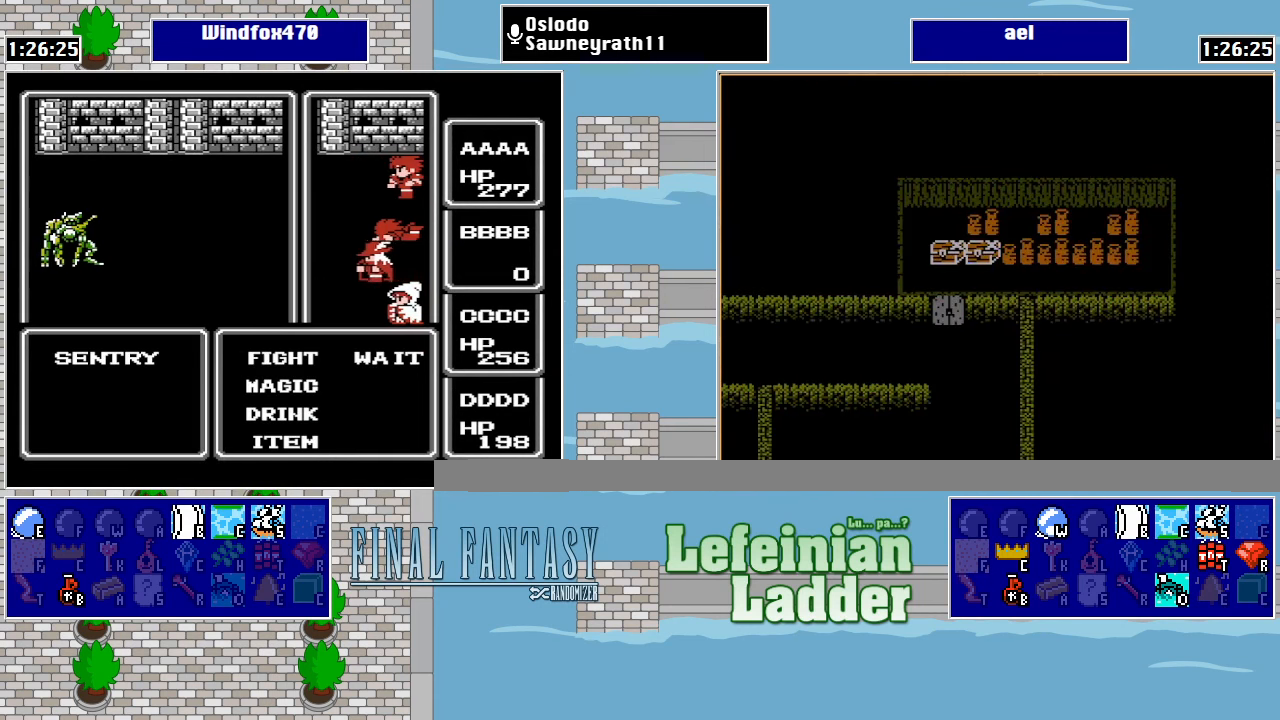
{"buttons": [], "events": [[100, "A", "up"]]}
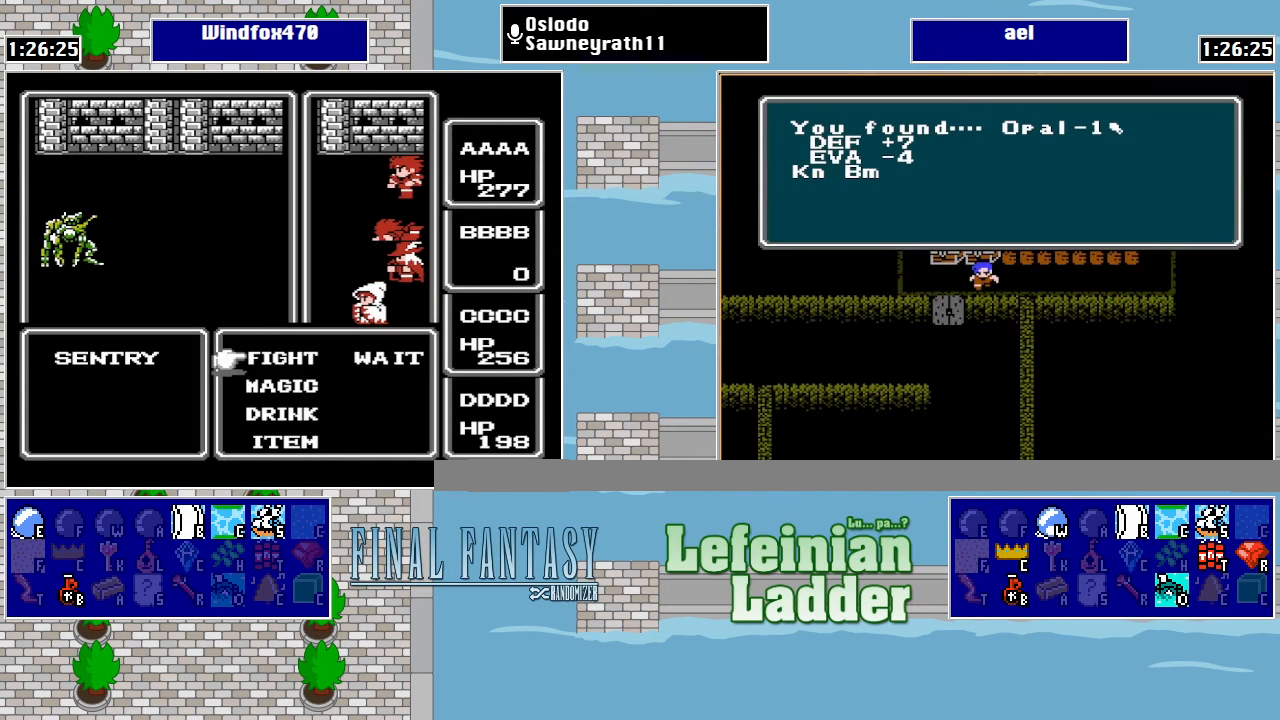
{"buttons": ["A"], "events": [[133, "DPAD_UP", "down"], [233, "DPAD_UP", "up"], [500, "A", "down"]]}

^^^^

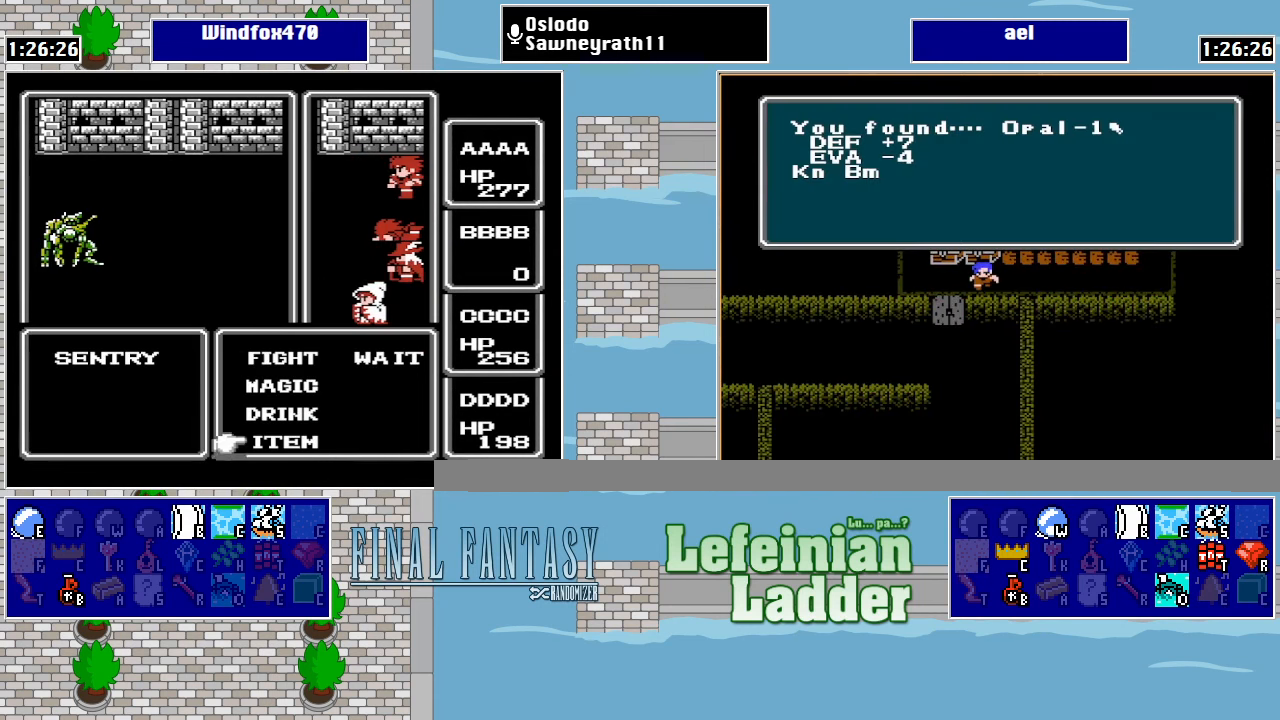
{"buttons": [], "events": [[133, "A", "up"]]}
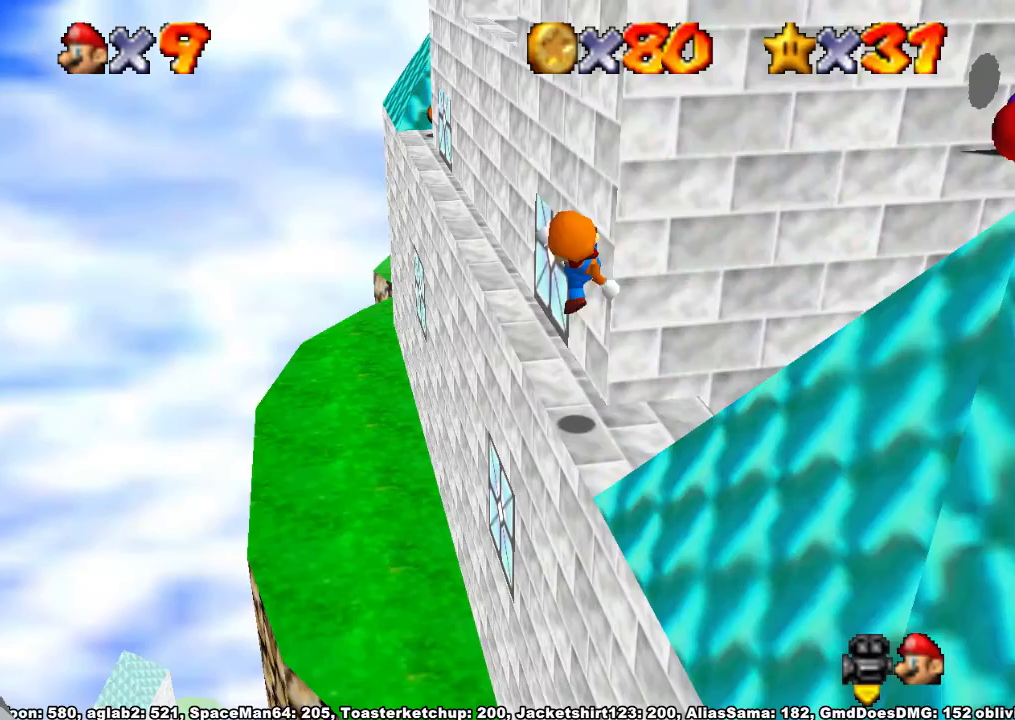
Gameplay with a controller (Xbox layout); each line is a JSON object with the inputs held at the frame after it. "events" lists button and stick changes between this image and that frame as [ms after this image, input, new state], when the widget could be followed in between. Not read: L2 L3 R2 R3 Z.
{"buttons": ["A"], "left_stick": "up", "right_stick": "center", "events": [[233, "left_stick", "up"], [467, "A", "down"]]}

^^^^

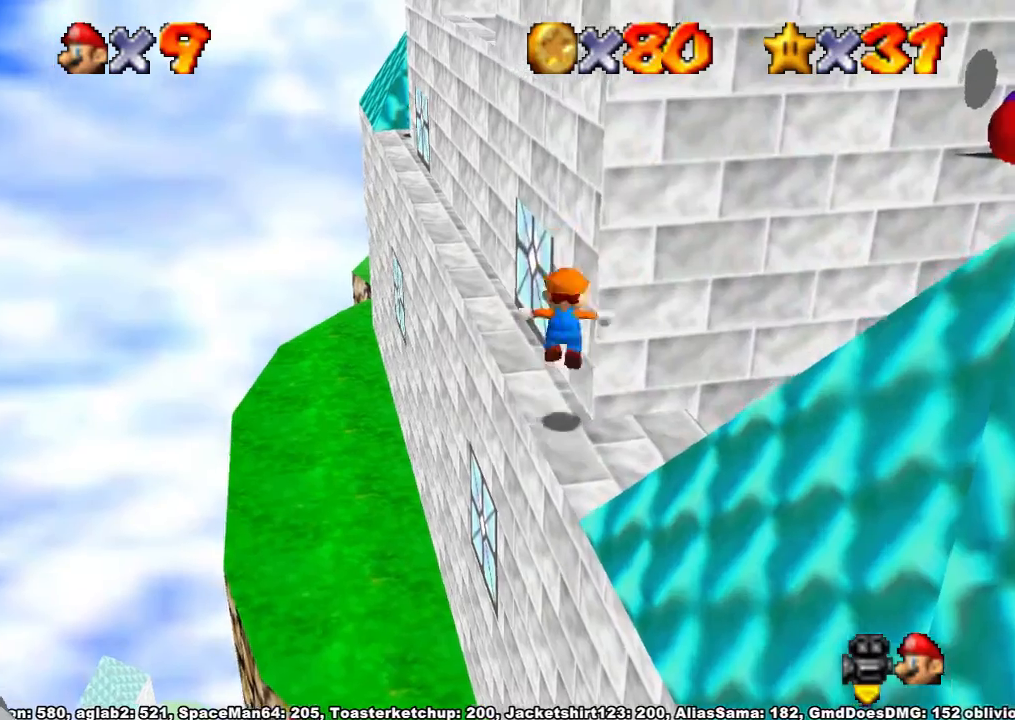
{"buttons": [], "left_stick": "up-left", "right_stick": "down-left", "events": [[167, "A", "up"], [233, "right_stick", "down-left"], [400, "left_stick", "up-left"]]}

^^^^

Check each line of the material for the word "down". State how many have it, and write nothing else.

3